Ask HN: Employee creates IP outside 9-5 unrelated to job. Does employer own it? - zxcvvcxz
======
LeoSolaris
Depends entirely upon the agreements you signed when you were hired. Most
companies will not claim ownership of an invention or IP if it was not created
on company time or with company resources.

Some companies also employ a non-compete contract that forbids employees from
starting businesses within the same market.

Hopefully, you kept copies of all of the documents you signed! I believe that
you are entitled to copies upon request in the US, but your mileage may very
by state/local laws.

If you are planning to start a business around your IP, I would strongly
encourage you to contact a lawyer for a consult, if not out right retaining a
lawyer's services. Going over the fundamentals as well as clearing any
potential regulatory hurdles before you start making a profit will save you a
lot of headache later. small mistakes in the area of law have a way of
becoming exceptionally burdensome for small businesses, often at the worst
possible times.

Also, a good accountant is worth their weight in gold for a fledgling
business! Don't let capital gains taxes and general business account
requirements surprise you. The government is far less forgiving than the
market.

Nine out of ten businesses fail in the US. If only one of those nine fail due
to accidentally running afoul of laws or tax mistakes, then you've doubled
your chances of success by being prepared.

------
timemachine
I'm not a lawyer; this is not legal advise.

This is one of those questions that have 100 different answers. The first
place to look for the answer is in the employment agreement the employee
signed (if there is one). Also review the employee handbook for any notes.

Next look at how the IP was developed. Did the employee use any hardware,
software, or anything else owned by company while developing IP? This includes
any existing IP owned by the company that the employee may have built on.
Write software on the boss's computer or on the boss's time then it belongs to
the boss.

Next, did employee discuss IP with any coworkers on company time? This is
usually not a big deal in the real world but something avoid if at all
possible.

Check your understanding:
1/ From the forum thread on employer ownership of intellectual property, reproduce verbatim the part from "Hopefully, you kept" to "possible times.".
2/ Carry on the forum thread about whether an employer owns intellectual property created outside working hours, starting after its final sentence.
The rows that come next have no connection to the forum thread on employer ownership of intellectual property.

Provided records:
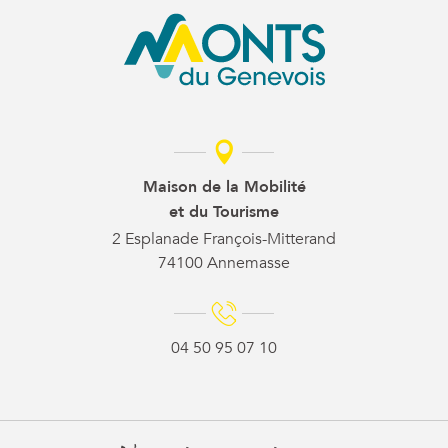
Maison de la Mobilité
et du Tourisme
2 Esplanade François-Mitterand
74100 Annemasse
04 50 95 07 10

Responses:
1/
Hopefully, you kept copies of all of the documents you signed! I believe that
you are entitled to copies upon request in the US, but your mileage may very
by state/local laws.

If you are planning to start a business around your IP, I would strongly
encourage you to contact a lawyer for a consult, if not out right retaining a
lawyer's services. Going over the fundamentals as well as clearing any
potential regulatory hurdles before you start making a profit will save you a
lot of headache later. small mistakes in the area of law have a way of
becoming exceptionally burdensome for small businesses, often at the worst
possible times.

2/
If you have those bases covered then contact an IP lawyer and get get a
provisional patent. The lawyer will also review anything that is important for
your jurisdiction.

Good luck.

------
CyberFonic
In Australia, if you are a salaried professional employee then YES. The
rationale being that you are employed for your specialist knowledge. Unless
the IP is in an area that is not even remotely related to your job description
and any of the employer's areas of business, then you might be able to defend
yourself.

The general advice is to either get an agreement from the employer that they
make no claims upon your IP and that you develop that IP using your own
equipment in your own time. In most cases, it is easier to leave and then
start working on your new idea. Even then, in some cases non-compete
agreements you signed upon starting or even possible upon leaving might
prevent you for entering the market for a specified period of time.

------
gaastonsr
[https://www.joelonsoftware.com/2016/12/09/developers-side-
pr...](https://www.joelonsoftware.com/2016/12/09/developers-side-projects/)

------
uvince
Rule when I was at Yahoo! "not on company time, not on company equipment" but
you also may want to check that inventions agreement you signed when you
started employment. Those tend to be pretty all-encompassing.

------
detaro
Impossible to answer without knowing where in the world you are and what your
contract/other agreements look like.

------
dozzie
In my country: no.